Über den Winter 2023/2024 betrug der Massenzuwachs durch Neuschnee 1700 kg/m2. Diese Schneemenge entspricht einer Wasserschicht von 170 cm auf der gesamten Fläche des Gletscher. Grundlage für diesen sehr guten Wert, der fast 40 % über dem Durchschnitt des Jahrzehnts 2010-2020 lag, waren der schneereiche Winter sowie der kalte Frühling. Schnee ist jedoch nicht gleich Gletschereis. Der Umwandlungsprozess von Schnee zu Eis dauert bis zu 10 Jahre. Neues Eis kann somit nur an Stellen gebildet werden, wo der Schnee mehrere Jahre hintereinander den Sommer überdauert. Die weiße Pracht schützt den Gletscher aber auch vor warmen Temperaturen sowie Sonneneinstrahlung. So war der Hintereisferner dank des guten Winters bis in den Mai hinein von Schnee bedeckt.
So weit, so gut. Leider war jedoch besonders der August sehr heiß und trocken. Dadurch verlor der Hintereisferner trotz des guten Starts in den Massenveränderungszyklus bis zum Ende der Sommersaison fast seine gesamte Schneedecke und büßte auch diesen Sommer wieder einiges an Eis ein. Laut Rainer Prinz fiel der sogenannte Glacier Loss Day 2024 auf die Zeit rund um den 10. August. Der Glacier Loss Day markiert den Tag, an dem ein Gletscher seine über den Winter gewonnene Masse verloren hat und von nun an stetig abschmilzt. Die Massenbilanz für das gesamte Jahr 2023/2024 reiht sich mit -1100 kg/m2 in den negativen Trend der letzten Jahrzehnte ein. Der Verlust an Gletschereis im Vergleich zum Vorjahr entspricht einer 110 cm dicken Wasserschicht auf der gesamten Gletscheroberfläche. Natürlich hat der Gletscher nicht überall gleich viel Eis verloren. In den tieferliegenden Bereichen schmilzt das Eis schneller als in den hochgelegenen. So ist an der Pegelstange, die wir Anfang August besuchten und die dem Ende des Gletschers am nächsten liegt, 5,5 Meter Eisdicke seit dem gleichen Zeitpunkt im Jahr 2023 weggeschmolzen – ein erschreckender Wert. (Quelle: Rainer Prinz)
Ein Blick in die Zukunft unserer Gletscher
Es ist jetzt schon zur Normalität geworden, dass selbst die obersten Bereiche der Gletscher im Sommer fast komplett schneefrei sind.
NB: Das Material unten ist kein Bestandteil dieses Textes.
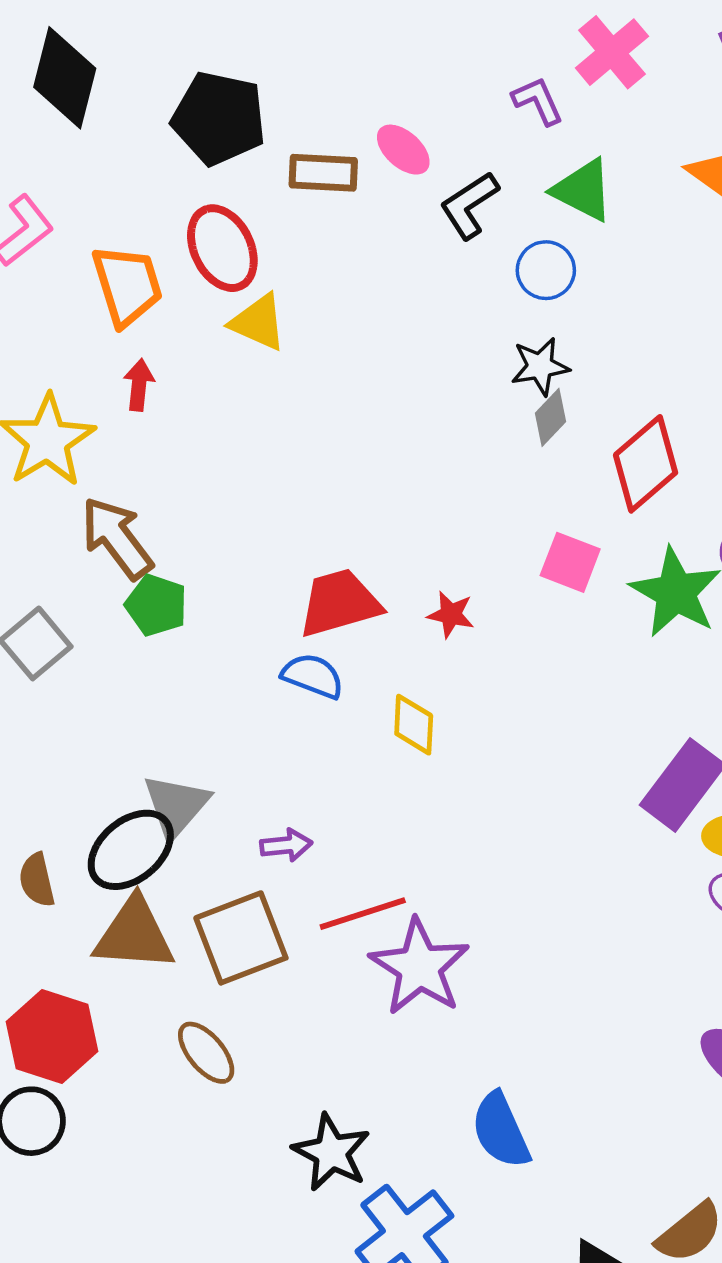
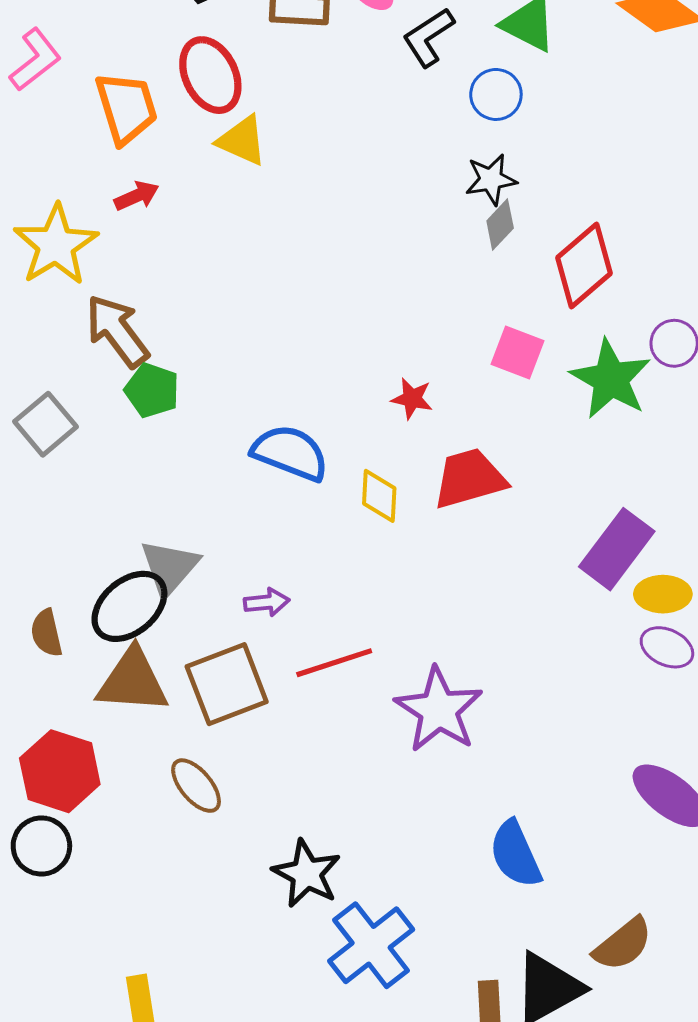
red arrow: (139, 385) -> (137, 196), turned 60
red trapezoid: (339, 603) -> (469, 478), moved
blue semicircle: (313, 676) -> (290, 453), size x1.4
purple star: (419, 967) -> (439, 710), moved
blue semicircle: (501, 1130) -> (515, 854), moved

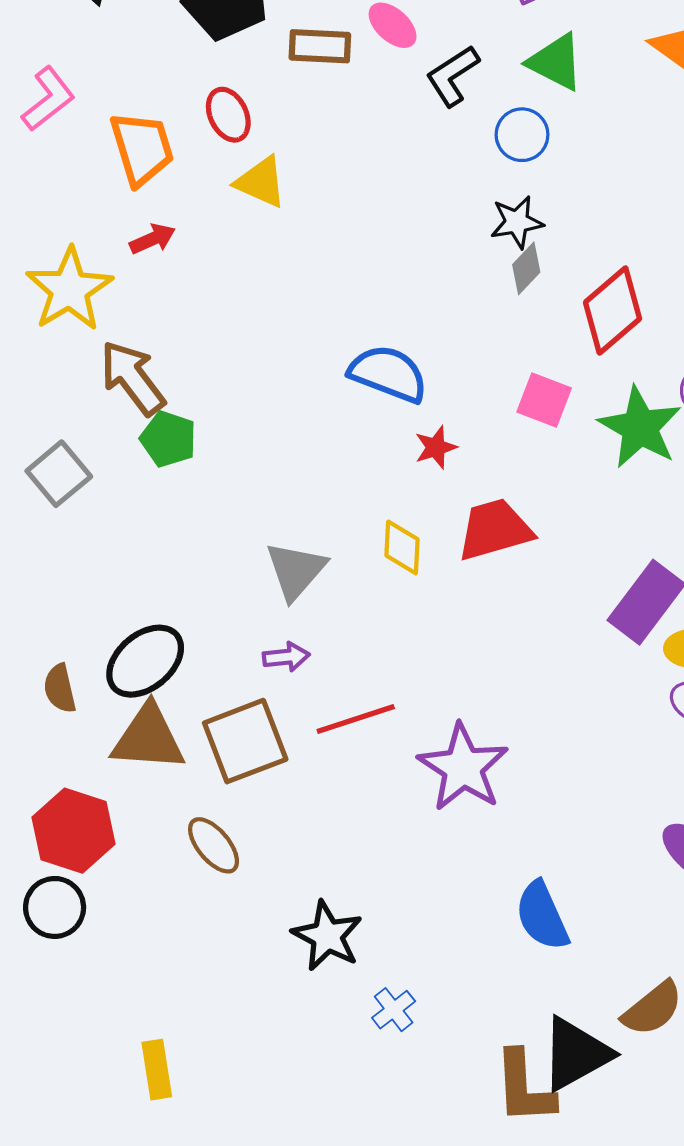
red ellipse: (210, 75) -> (228, 115), size x0.7
red star: (412, 399) -> (436, 447), turned -30
blue semicircle: (290, 453) -> (388, 374), moved
gray triangle: (169, 567) -> (296, 571), moved
blue cross: (371, 945) -> (394, 1010), size x0.5

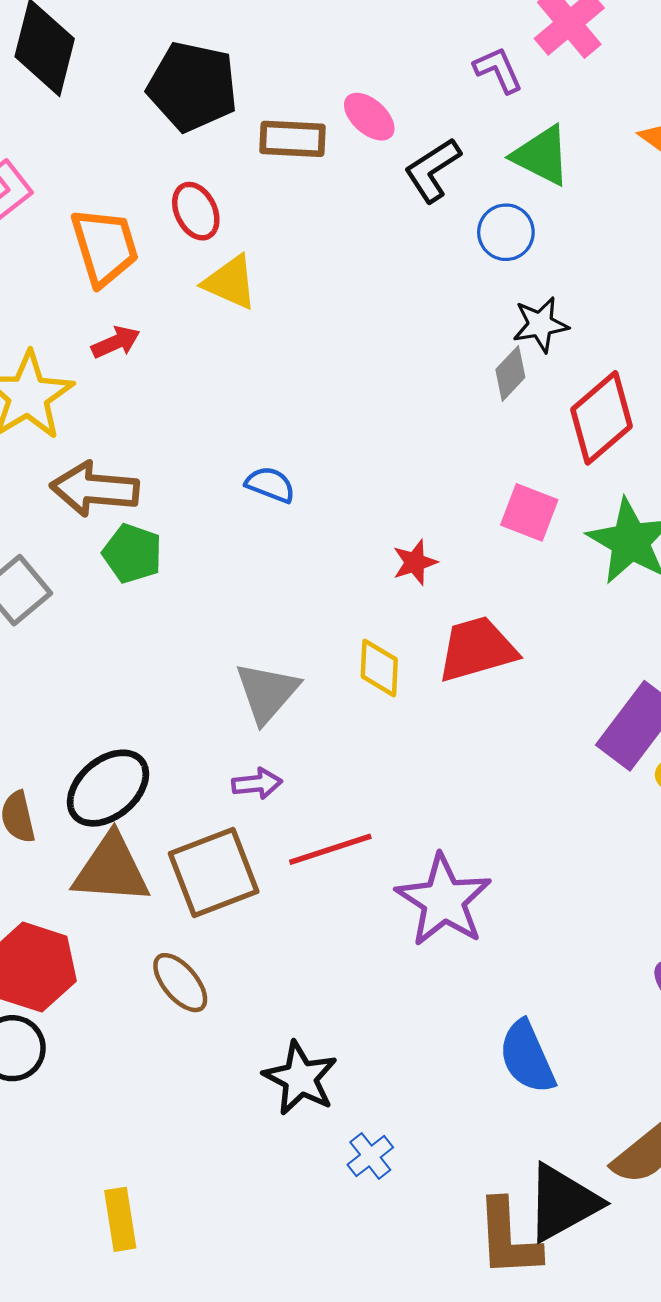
black star: (517, 222) -> (540, 325), moved
blue semicircle: (388, 374) -> (270, 485), moved, size x0.6
brown arrow: (132, 378) -> (95, 489), turned -48

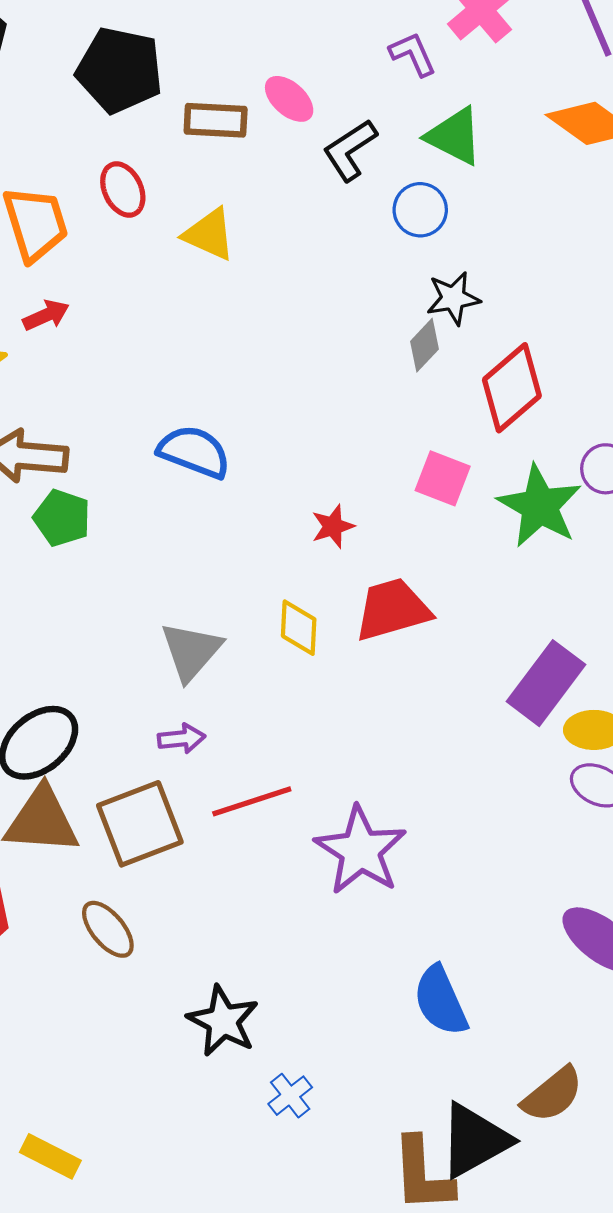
yellow triangle: (230, 282) -> (209, 234), moved
blue semicircle: (270, 485) -> (194, 452), size x1.5
yellow rectangle: (120, 1219) -> (50, 1156), turned -54

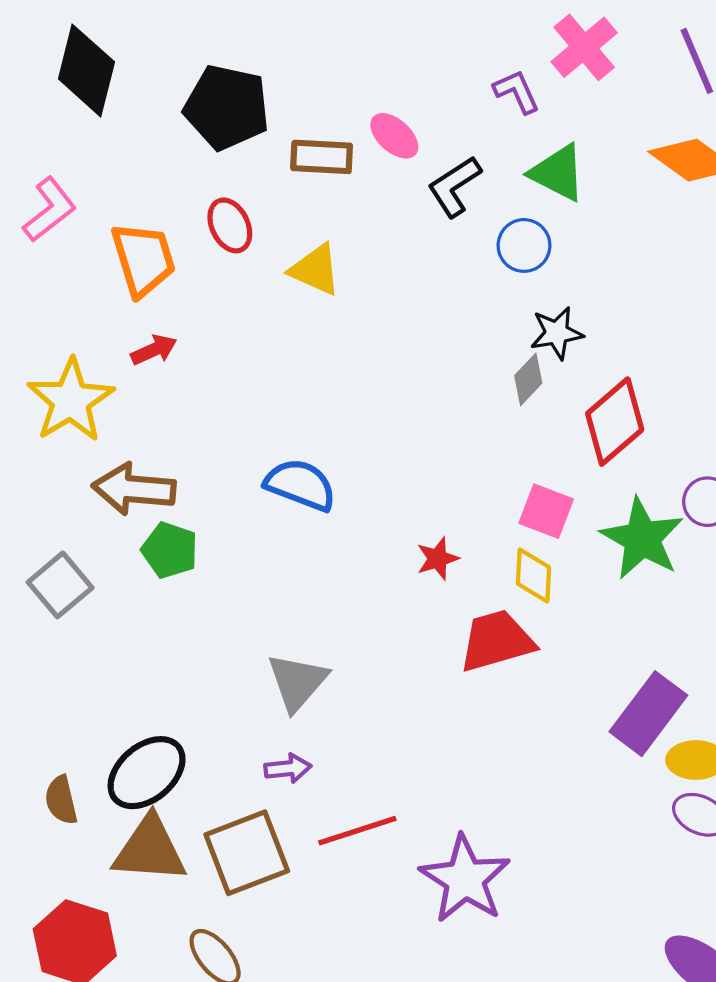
yellow diamond: (299, 628) -> (533, 575), moved

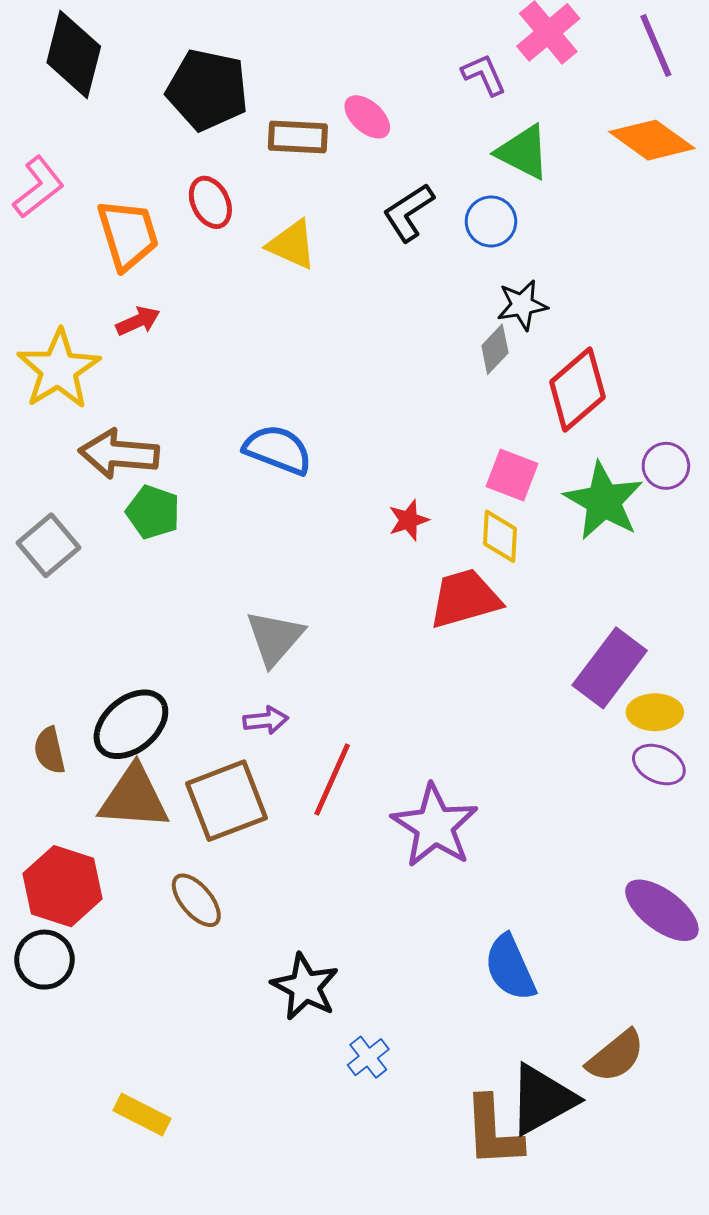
black L-shape: (454, 186) -> (409, 212), moved
red line: (357, 831) -> (332, 780), turned -48

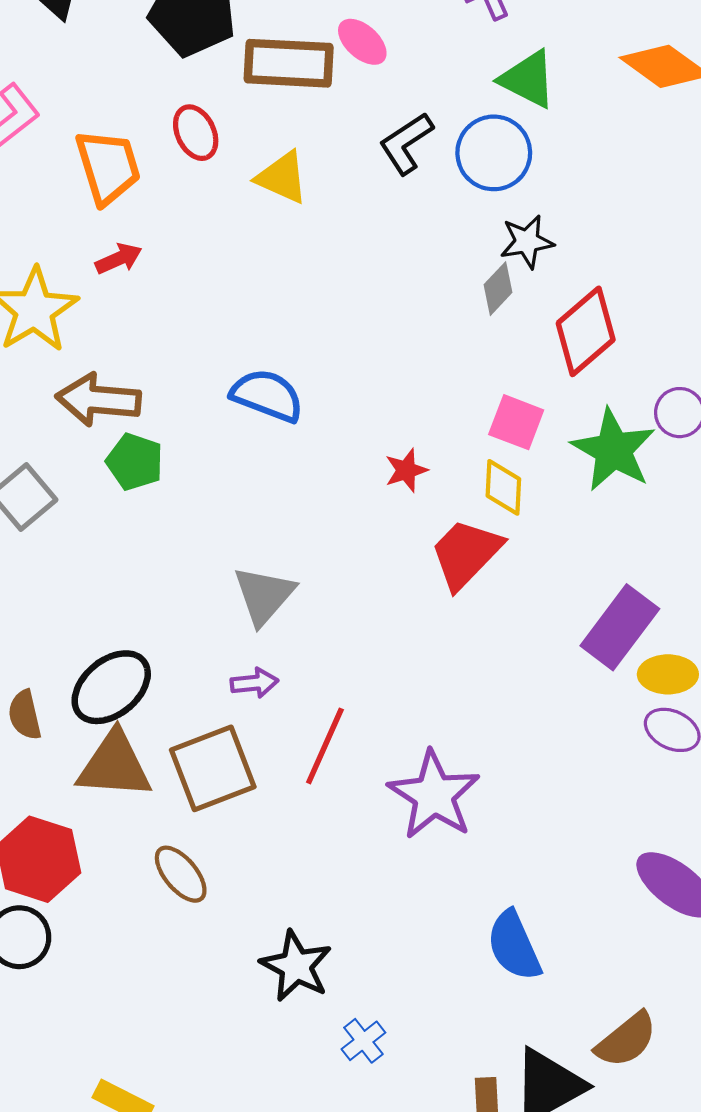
brown rectangle: (298, 137) -> (289, 63), size x1.4
blue circle: (491, 221) -> (494, 153), size x1.4
red trapezoid: (465, 599) -> (466, 554), turned -30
Metaphorisch gesprochen, blicken wir auf sterbende Gletscher. Unsere Berge bieten heutzutage keinen geeigneten Lebensraum mehr für das Überleben der Eisriesen. Neueste Modellergebnisse deuten leider darauf hin, dass etwa die Hälfte des Eises, das heute in Österreichs Gletschern vorhanden ist, sogar schon in den nächsten 14 Jahren abschmelzen wird. (Quelle: Rounce et al., 2023)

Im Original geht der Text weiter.